Il guaio è che, come ogni idolatria, anche questa ne ha creata un’altra uguale e contraria: l’idolatria dell’irrazionale, della trasgressione, della colpa e del “male” in quanto liberazione positiva degli istinti e della natura che la società reprime, perseguita e castiga. Brutta dicotomia, che nella sua smania di chiarire i conflitti una volta per tutte ne complica all’infinito l’interpretazione e la valutazione: perché nel primo caso il bene razionale viene visto (criticamente) come un male, mentre nel secondo caso il bene è (dialetticamente) nella trasgressione, nell’irrazionalità o perfino nella follia e nel crimine.
Per i foucaultiani radicali, di primo, secondo e terz’ordine, la “profanazione” dei valori e delle norme sociali e morali restituisce l’umanità, la socialità, la natura alla purezza antistorica o astorica del loro “essere”. Che cosa sia, però, questo essere originario in nome del quale si misurano e si giudicano i vincoli costrittivi e le aberrazioni storiche, nessuno è riuscito a dirlo.
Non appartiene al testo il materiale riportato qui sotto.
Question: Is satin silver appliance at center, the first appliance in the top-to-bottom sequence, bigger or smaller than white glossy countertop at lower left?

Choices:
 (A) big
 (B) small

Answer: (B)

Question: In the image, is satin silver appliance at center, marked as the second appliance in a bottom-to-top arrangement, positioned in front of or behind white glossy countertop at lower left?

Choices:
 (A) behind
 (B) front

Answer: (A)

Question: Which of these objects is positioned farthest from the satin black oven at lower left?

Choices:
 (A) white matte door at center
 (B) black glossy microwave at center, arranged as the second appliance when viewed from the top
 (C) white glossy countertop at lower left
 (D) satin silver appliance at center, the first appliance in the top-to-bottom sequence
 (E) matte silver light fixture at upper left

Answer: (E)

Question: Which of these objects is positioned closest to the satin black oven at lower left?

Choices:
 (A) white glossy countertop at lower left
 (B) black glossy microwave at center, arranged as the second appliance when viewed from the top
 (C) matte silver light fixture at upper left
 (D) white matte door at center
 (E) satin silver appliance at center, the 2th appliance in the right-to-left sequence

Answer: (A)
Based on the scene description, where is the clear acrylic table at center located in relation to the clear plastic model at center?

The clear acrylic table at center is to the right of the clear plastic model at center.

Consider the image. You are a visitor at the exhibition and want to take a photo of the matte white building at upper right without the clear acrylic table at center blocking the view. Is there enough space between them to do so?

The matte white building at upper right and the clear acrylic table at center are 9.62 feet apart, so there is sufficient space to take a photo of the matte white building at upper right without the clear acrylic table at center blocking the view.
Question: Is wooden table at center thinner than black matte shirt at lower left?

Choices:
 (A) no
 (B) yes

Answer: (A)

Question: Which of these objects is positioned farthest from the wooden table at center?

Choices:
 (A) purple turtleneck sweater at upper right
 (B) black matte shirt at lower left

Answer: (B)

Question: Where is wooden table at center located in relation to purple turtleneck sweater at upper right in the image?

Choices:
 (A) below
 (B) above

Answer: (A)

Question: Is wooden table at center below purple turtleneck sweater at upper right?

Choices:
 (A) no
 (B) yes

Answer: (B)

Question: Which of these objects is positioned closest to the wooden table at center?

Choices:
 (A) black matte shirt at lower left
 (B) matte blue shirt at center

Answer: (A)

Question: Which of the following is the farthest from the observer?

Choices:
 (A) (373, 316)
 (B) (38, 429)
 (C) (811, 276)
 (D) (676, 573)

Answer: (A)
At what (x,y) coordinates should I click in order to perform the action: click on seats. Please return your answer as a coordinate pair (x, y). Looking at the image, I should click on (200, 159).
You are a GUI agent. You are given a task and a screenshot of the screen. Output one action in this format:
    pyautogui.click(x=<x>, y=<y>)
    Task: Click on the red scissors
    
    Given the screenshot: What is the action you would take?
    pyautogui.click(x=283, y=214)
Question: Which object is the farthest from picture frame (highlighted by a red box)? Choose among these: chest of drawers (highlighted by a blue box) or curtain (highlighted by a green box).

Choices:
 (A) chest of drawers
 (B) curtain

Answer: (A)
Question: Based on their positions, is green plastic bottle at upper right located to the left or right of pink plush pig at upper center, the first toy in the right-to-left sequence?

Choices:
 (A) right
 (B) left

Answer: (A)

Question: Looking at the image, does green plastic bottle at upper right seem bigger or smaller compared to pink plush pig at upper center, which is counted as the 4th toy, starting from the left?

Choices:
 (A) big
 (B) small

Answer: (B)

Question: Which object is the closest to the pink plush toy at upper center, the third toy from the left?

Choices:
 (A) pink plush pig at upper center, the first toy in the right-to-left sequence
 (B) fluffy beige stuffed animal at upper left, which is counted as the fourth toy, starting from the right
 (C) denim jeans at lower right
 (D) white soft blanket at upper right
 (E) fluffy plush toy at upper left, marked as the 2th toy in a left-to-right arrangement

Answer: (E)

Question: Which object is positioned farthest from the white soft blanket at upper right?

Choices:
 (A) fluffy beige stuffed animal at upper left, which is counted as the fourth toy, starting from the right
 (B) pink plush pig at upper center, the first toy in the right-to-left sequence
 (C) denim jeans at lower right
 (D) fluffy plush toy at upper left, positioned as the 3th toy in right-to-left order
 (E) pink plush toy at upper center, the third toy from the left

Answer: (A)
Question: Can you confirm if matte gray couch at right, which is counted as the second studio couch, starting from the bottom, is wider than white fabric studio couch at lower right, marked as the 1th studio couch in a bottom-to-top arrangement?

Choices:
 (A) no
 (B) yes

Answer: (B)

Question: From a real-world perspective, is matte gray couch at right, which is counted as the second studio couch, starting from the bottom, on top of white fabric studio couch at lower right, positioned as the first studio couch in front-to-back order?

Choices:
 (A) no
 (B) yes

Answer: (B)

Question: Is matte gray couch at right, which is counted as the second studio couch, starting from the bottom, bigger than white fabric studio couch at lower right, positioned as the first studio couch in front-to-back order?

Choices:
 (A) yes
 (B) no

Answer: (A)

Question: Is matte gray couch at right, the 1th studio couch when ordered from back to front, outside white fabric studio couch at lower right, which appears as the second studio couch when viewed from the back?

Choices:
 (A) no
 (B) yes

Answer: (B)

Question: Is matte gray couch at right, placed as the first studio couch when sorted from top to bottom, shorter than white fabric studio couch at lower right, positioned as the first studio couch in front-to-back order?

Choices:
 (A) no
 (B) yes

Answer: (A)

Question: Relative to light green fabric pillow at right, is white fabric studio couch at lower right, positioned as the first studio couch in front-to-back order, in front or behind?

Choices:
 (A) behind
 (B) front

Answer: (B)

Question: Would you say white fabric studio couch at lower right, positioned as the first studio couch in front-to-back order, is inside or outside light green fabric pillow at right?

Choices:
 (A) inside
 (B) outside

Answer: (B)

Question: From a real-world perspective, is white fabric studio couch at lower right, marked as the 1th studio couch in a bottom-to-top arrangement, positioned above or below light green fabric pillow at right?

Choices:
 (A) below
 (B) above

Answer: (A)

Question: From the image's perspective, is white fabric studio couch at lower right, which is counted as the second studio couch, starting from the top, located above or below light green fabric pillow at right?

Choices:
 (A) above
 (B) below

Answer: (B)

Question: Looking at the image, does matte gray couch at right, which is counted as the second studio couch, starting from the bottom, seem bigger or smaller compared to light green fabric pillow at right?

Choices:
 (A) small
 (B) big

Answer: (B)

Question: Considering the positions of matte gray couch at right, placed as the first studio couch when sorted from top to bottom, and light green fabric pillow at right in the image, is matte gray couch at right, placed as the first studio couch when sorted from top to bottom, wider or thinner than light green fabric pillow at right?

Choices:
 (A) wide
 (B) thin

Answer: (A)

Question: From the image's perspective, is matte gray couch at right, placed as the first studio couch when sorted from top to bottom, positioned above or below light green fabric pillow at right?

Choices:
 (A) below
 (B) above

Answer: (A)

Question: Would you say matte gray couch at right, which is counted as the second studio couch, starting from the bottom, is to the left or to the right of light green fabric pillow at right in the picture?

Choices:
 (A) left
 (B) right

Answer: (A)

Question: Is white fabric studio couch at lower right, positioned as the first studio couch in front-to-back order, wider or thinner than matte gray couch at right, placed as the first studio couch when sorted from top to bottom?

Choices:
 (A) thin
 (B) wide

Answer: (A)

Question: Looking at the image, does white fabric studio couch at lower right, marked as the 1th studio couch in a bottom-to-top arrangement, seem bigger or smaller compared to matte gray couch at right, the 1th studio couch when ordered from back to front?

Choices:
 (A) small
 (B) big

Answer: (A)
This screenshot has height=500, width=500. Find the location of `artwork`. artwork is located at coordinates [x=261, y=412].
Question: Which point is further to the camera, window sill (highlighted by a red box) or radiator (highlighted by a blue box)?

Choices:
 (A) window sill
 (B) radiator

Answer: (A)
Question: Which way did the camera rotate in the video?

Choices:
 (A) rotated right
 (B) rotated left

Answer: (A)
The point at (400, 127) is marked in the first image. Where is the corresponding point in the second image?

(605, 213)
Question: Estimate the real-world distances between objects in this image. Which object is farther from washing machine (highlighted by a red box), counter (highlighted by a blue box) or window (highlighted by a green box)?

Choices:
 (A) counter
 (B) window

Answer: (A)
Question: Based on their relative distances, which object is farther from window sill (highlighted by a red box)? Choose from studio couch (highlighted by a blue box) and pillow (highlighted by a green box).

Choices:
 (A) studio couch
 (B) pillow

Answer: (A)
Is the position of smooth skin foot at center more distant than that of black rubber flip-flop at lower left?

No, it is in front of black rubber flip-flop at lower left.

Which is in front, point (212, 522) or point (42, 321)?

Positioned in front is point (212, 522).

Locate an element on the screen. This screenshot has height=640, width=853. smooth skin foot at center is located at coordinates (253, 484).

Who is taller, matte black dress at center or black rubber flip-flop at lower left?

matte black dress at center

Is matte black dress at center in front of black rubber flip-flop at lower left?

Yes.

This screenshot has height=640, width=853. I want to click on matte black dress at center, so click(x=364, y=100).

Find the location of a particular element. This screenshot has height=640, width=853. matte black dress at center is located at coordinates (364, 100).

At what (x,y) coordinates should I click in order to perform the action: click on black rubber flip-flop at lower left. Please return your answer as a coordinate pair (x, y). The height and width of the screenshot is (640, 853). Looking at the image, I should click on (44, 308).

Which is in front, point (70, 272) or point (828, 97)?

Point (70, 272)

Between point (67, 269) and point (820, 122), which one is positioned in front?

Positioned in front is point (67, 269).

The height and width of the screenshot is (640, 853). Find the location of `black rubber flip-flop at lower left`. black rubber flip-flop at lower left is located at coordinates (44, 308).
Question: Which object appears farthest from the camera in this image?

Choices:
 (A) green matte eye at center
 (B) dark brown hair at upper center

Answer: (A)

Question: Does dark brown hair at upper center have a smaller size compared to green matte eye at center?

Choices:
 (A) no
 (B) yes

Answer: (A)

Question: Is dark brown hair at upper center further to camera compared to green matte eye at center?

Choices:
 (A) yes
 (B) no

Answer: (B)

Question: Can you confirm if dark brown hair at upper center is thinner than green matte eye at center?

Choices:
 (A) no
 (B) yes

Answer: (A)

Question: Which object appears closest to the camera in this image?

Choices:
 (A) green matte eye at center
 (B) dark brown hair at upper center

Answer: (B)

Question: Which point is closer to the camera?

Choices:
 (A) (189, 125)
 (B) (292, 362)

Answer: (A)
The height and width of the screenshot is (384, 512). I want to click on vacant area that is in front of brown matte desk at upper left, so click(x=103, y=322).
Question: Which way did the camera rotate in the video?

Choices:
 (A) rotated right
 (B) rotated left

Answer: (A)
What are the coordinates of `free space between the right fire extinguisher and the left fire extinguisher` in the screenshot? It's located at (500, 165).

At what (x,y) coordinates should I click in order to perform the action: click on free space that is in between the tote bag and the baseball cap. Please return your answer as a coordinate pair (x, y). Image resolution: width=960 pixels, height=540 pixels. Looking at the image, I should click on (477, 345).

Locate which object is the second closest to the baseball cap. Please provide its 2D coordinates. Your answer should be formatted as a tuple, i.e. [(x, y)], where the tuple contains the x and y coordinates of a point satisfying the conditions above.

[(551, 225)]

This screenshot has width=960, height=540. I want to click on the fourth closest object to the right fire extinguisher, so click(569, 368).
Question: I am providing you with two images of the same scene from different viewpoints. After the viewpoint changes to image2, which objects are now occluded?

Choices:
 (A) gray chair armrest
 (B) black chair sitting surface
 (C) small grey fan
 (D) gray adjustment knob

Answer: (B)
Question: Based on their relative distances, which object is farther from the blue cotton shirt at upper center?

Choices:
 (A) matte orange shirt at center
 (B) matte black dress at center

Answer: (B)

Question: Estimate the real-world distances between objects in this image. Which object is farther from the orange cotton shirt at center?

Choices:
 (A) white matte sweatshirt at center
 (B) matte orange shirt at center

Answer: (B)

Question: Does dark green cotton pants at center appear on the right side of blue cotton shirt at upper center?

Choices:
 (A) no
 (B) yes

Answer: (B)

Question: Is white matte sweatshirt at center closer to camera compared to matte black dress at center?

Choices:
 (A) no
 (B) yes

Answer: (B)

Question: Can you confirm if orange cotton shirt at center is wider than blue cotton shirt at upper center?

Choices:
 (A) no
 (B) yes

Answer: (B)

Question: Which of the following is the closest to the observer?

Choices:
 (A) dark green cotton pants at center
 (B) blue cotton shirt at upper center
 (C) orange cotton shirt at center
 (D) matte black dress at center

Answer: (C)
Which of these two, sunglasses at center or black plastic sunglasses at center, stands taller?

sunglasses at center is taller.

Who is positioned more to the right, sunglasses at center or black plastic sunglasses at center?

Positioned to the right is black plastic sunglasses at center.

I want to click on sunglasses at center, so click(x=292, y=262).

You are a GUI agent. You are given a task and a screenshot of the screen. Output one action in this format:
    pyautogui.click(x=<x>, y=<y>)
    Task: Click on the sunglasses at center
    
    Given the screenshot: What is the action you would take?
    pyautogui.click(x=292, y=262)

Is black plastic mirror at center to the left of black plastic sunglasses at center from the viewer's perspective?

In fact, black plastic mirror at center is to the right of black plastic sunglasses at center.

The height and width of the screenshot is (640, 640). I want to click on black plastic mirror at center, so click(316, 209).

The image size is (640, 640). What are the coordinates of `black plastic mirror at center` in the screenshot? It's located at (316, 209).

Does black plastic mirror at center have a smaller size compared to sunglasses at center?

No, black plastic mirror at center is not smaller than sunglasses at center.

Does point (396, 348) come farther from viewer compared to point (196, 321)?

Contro il cattivo “due” di ragione e follia, norma e trasgressione, che si alimentano a vicenda, si dovrebbe perseguire quell’“uno” buono che fa pensare o all’utopia comunista o al paradiso terrestre.
Ma qui ho messo il piede nel groviglio tra French Theory e Italian Thought e nei sofistici, oscuri magnetismi scolastici su cui l’equivoca ma proficua alleanza si regge. Insomma, da Bataille e Foucault a Toni Negri e Agamben. Torno al povero Didier Fassin che, bisogna dire, filosofeggia poco (benché implicitamente presupponga), muovendosi più cautamente tra fatti e statistiche. La sua ricerca vuole mostrare che “nell’ultimo decennio, il mondo è entrato in un’èra del castigo. Le infrazioni alla legge vengono sanzionate con sempre maggiore severità” e “la svolta repressiva (…) si protrae anche quando le attività criminali diminuiscono”. Per esempio: “In Italia, in quarant’anni, la popolazione carceraria è più che triplicata, e gran parte di questo numero si è prodotto negli anni Novanta, quando abbiamo assistito al raddoppio del numero dei detenuti (…) Una tendenza simile è osservabile in tutta Europa”. Ma la cosa si riscontra anche in America (Stati Uniti esclusi), in Asia, Africa e Oceania.
Se è vero, come diceva Hobbes più di tre secoli fa, che “un crimine è una colpa consistente nel fare, sia con le azioni che con le parole, ciò che è vietato dalla legge, oppure di non fare ciò che la legge prescrive”, allora bisogna supporre che la criminalità sociale aumenta e viene punita quanto più si moltiplicano le norme e quanto più lo stato legifera a proposito di qualunque comportamento. Quanto più la socialità si statalizza razionalizzandosi, tanto più si diventa tutti potenzialmente colpevoli. Una rete di norme ci avvolge.
Ma ancora una volta succede qualcosa di sospetto. Oltre al fatto che si punisce più spesso chi pecca ai livelli bassi della scala economica e sociale che non ai livelli alti del potere e del privilegio, accade per esempio che i politici e i militari non siano considerati colpevoli dei delitti e delle sventure provocate dalla loro azione o non azione. Sembra quasi che un ministro o un generale non siano persone ma entità anonime. Come ha scritto Kafka, “qualunque impressione faccia su di noi, egli è un servo della legge, dunque appartiene alla legge e sfugge al giudizio umano”.